» Document segment:
....
The κ data in this study (κ < 1; Table 1) indicate that genome size evolves gradually and that this evolution is greater in the short branch. For other taxa, a gradual genome size evolution has been reported for Hieracium (Chrtek et al., 2009), Filago (Andrés-Sánchez et al., 2013) and Primulina (Kang et al., 2014), whereas punctuated evolution was reported for Orobanche (Weiss-Schneeweiss et al., 2006), Liliaceae (Leitch et al., 2007) and Allium subgen. Melanocrommyum (Gurushidze et al., 2012). Surprisingly, the results of this study are inconsistent with those of the previous examination of Allium subgen. Melanocrommyum. This discrepancy may be explained by the differences in the geographical distributions and habitats between the studies. More specifically, the Allium species in the current study are from the Qinghai–Tibetan Plateau, whereas the previously investigated Allium subgen. Melanocrommyum species were from Germany. Additionally, previous research indicated that genome size changes immediately occurred after speciation, during which punctuated evolution was more likely than a gradual evolution in genome size (Gregory, 2004). High stability in intraspecific genome size (Greilhuber, 1998; Gregory, 2004) and the rapid genome reorganization after speciation (Rieseberg et al., 1995) suggest punctuated evolution is more realistic than gradual evolution. However, this will need to be verified by analysing genome size evolution and phylogenetic relationships in more taxa.

Our δ data indicate adaptive radiation during the evolution of Allium genome size, involving a temporally early trait evolution or ‘early burst’ (δ < 1; Table 1). A rapid rate of trait change at the early evolutionary phase and a slower rate at later phases may reflect adaptive radiation ((Pagel et al., 2004)). Coincidentally, a previous study demonstrated that the Allium QTP-clade diversified most from the start of the radiation (2.34 Mya), with global cooling and climate oscillations in the Quaternary identified as the major reasons for the increased speciation rates (Hauenschild et al., 2017). Hence, Allium species on the Qinghai–Tibetan Plateau are highly diverse. Furthermore, our result is in accordance with the weak phylogenetic signal associated with Allium genome size. Thus, Allium genome size is directly affected by selective pressure, which is a feature of early adaptive radiation.

Correlated evolution of traits

Correlations among the evolution of genome size, seed mass and ecological factors were evaluated according to OLS (non-phylogenetic), PIC (phylogenetically independent contrasts) and PGLS (phylogenetic generalized least-squares) models. Our LRT results indicated the genome size and seed mass data fit the PIC model better than the OLS and PIC models. However, the genome size and altitude data fit the OLS model better than the PIC and PGLS models (Table 2).
....
» Using the information:
(a) Please write out everything in the passage on Allium genome size evolution from "Correlations among the" down to "models (Table 2).".
(b) Extend the passage on Allium genome size evolution, picking up right after its final sentence.

» Supplied material:
....
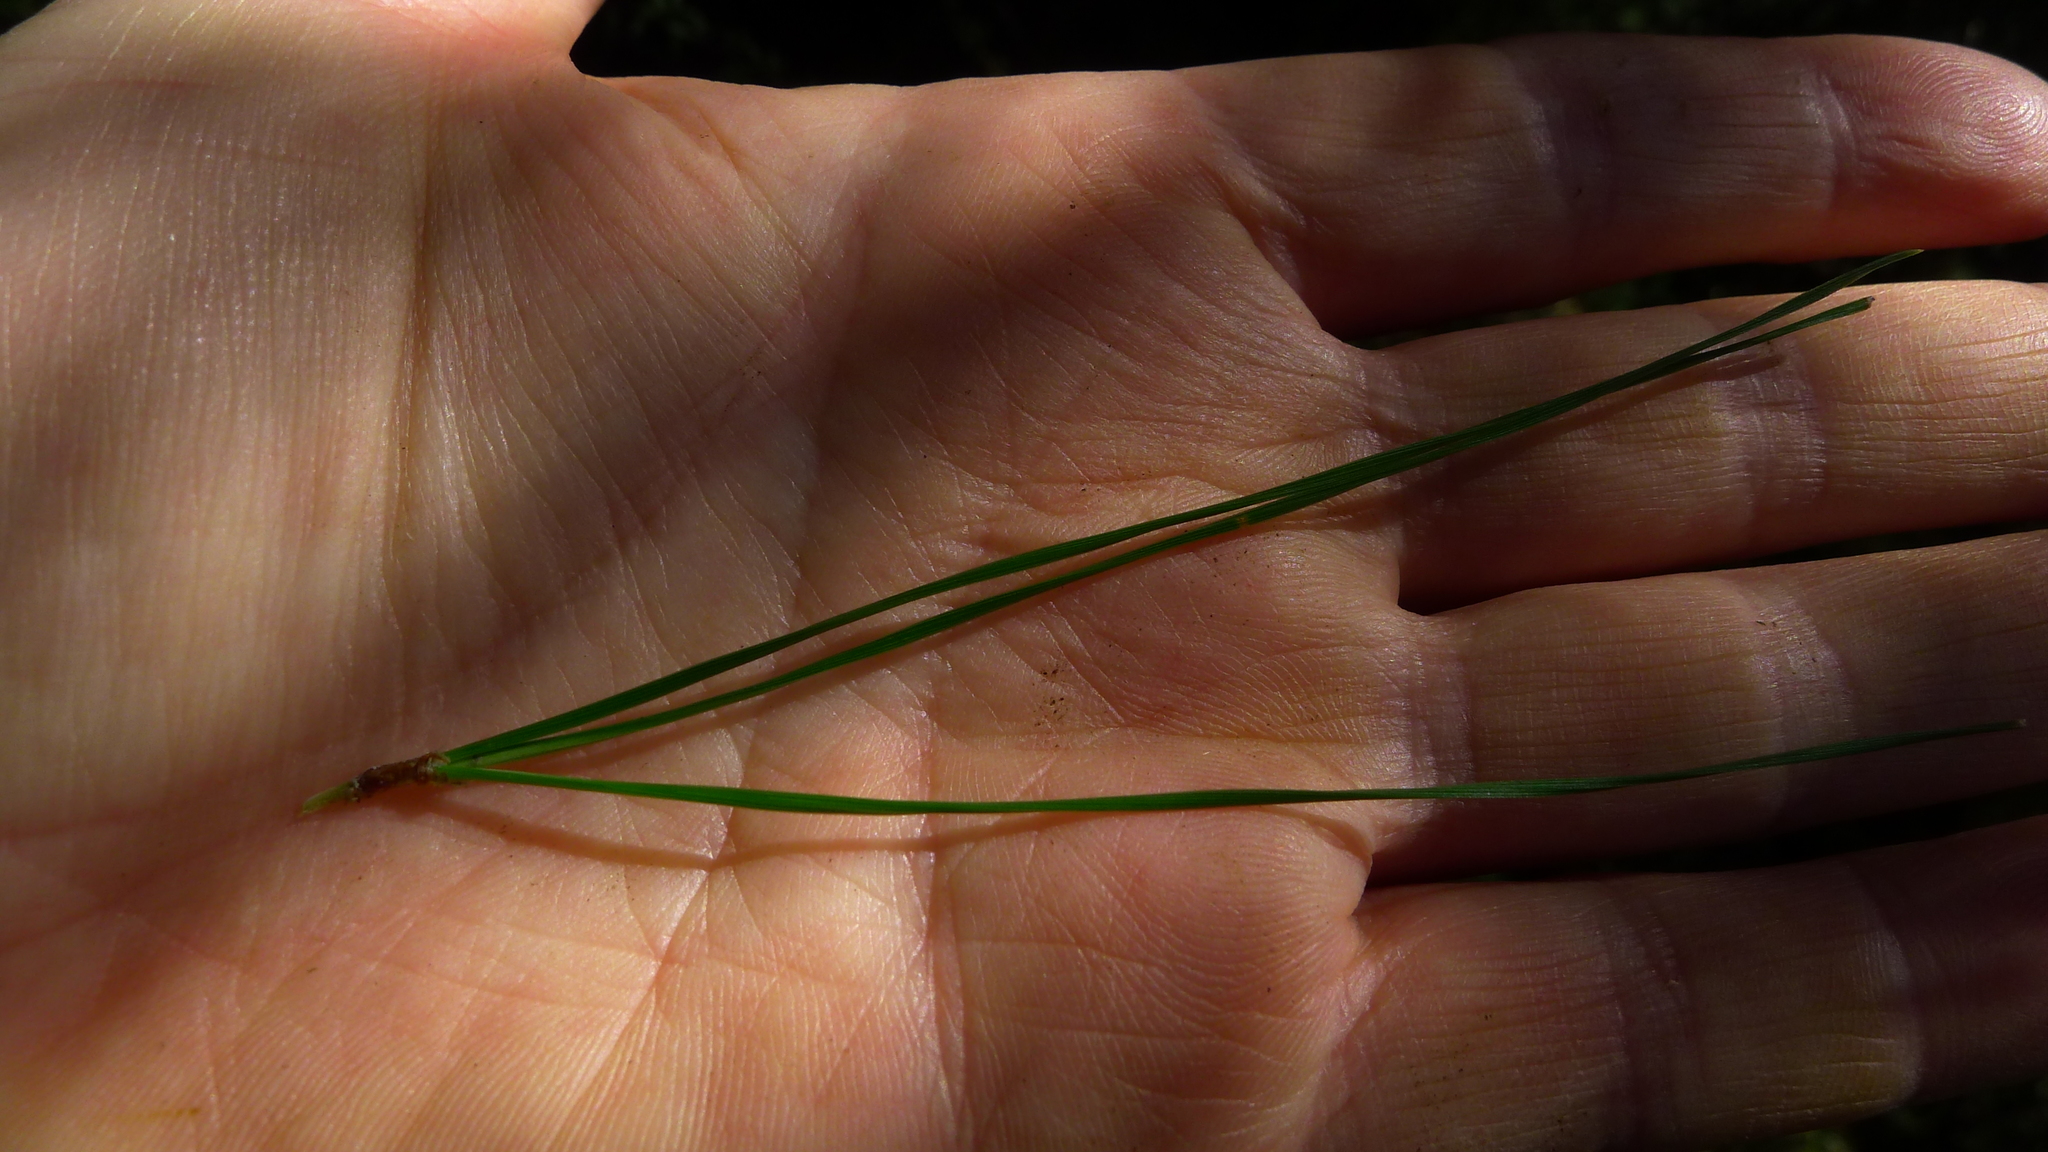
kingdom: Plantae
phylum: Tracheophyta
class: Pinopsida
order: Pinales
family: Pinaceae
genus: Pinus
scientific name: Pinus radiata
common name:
....
» Expected outputs:
(a)
Correlations among the evolution of genome size, seed mass and ecological factors were evaluated according to OLS (non-phylogenetic), PIC (phylogenetically independent contrasts) and PGLS (phylogenetic generalized least-squares) models. Our LRT results indicated the genome size and seed mass data fit the PIC model better than the OLS and PIC models. However, the genome size and altitude data fit the OLS model better than the PIC and PGLS models (Table 2).

(b)
Genome size and seed mass

Genome size variation affects numerous cellular parameters, including chromosome size, nuclear volume and cellular volume (Bennett, 1987). These are considered to be nucleotype effects (Bennett, 1972), which lead to variations in phenotypic traits (e.g. seed mass) (Beaulieu et al., 2008). Because seed mass variations are agronomically and ecologically important, clarifying the underlying molecular mechanism is critical (Beaulieu et al., 2007). Several previous studies revealed the positive correlation between genome size and seed mass among different accessions in one taxon and across species within the same genera or families (Caceres et al., 1998; Leishman, 1999; Knight and Ackerly, 2002). However, no significant correlation was detected between these two traits in 92 species in the subgenus Phillodineae of the genus Acacia (Gallagher et al., 2011).

In the present study, Allium genome size is positively correlated with seed mass according to the PIC regression and linear quantile regression (Table 3; Fig. 6), which is consistent with the findings of a previous study (Ohri et al., 1998). A general trend among species was that large genomes were present in large cells that divide relatively slowly (Knight and Beaulieu, 2008). Previous reports implied that genome size and guard cell size were strongly correlated across angiosperms (Beaulieu et al., 2008). Cells in the seeds of diploid and tetraploid species may differ dramatically in terms of size (Linkies et al., 2010). Seed mass is a key component of plant adaptation (Wang et al., 2020), and it is more highly correlated with plant size than with other factors (e.g. dispersal mode and environmental conditions) (Moles et al., 2005a, b). The correlation between plant size and seed mass may suggest there were common genetic components that determined seed size, plant size and specific plant organ size (Linkies et al., 2010). During seed development, transcription factors may play an important role in seed mass (Linkies et al., 2010). For example, in a previous study on seed phenotypes, the seed mass of the shb1-D mutant in Arabidopsis thaliana (L.) Heynh. increased largely because of coordinated endosperm enlargement as well as embryo development; additionally, compared with a wild-type control, the mutants had larger cells, accumulated more proteins and fatty acids, and showed delayed embryo development (Zhou et al., 2009). TEs were also probably important for genome size evolution (Bennetzen et al., 2005). The effects of genome size changes on the seed developmental process may be similar to the effects of loss-of-function mutations to transcription factors, and this might lead to changes in cell proliferation and developmental timing (Linkies et al., 2010).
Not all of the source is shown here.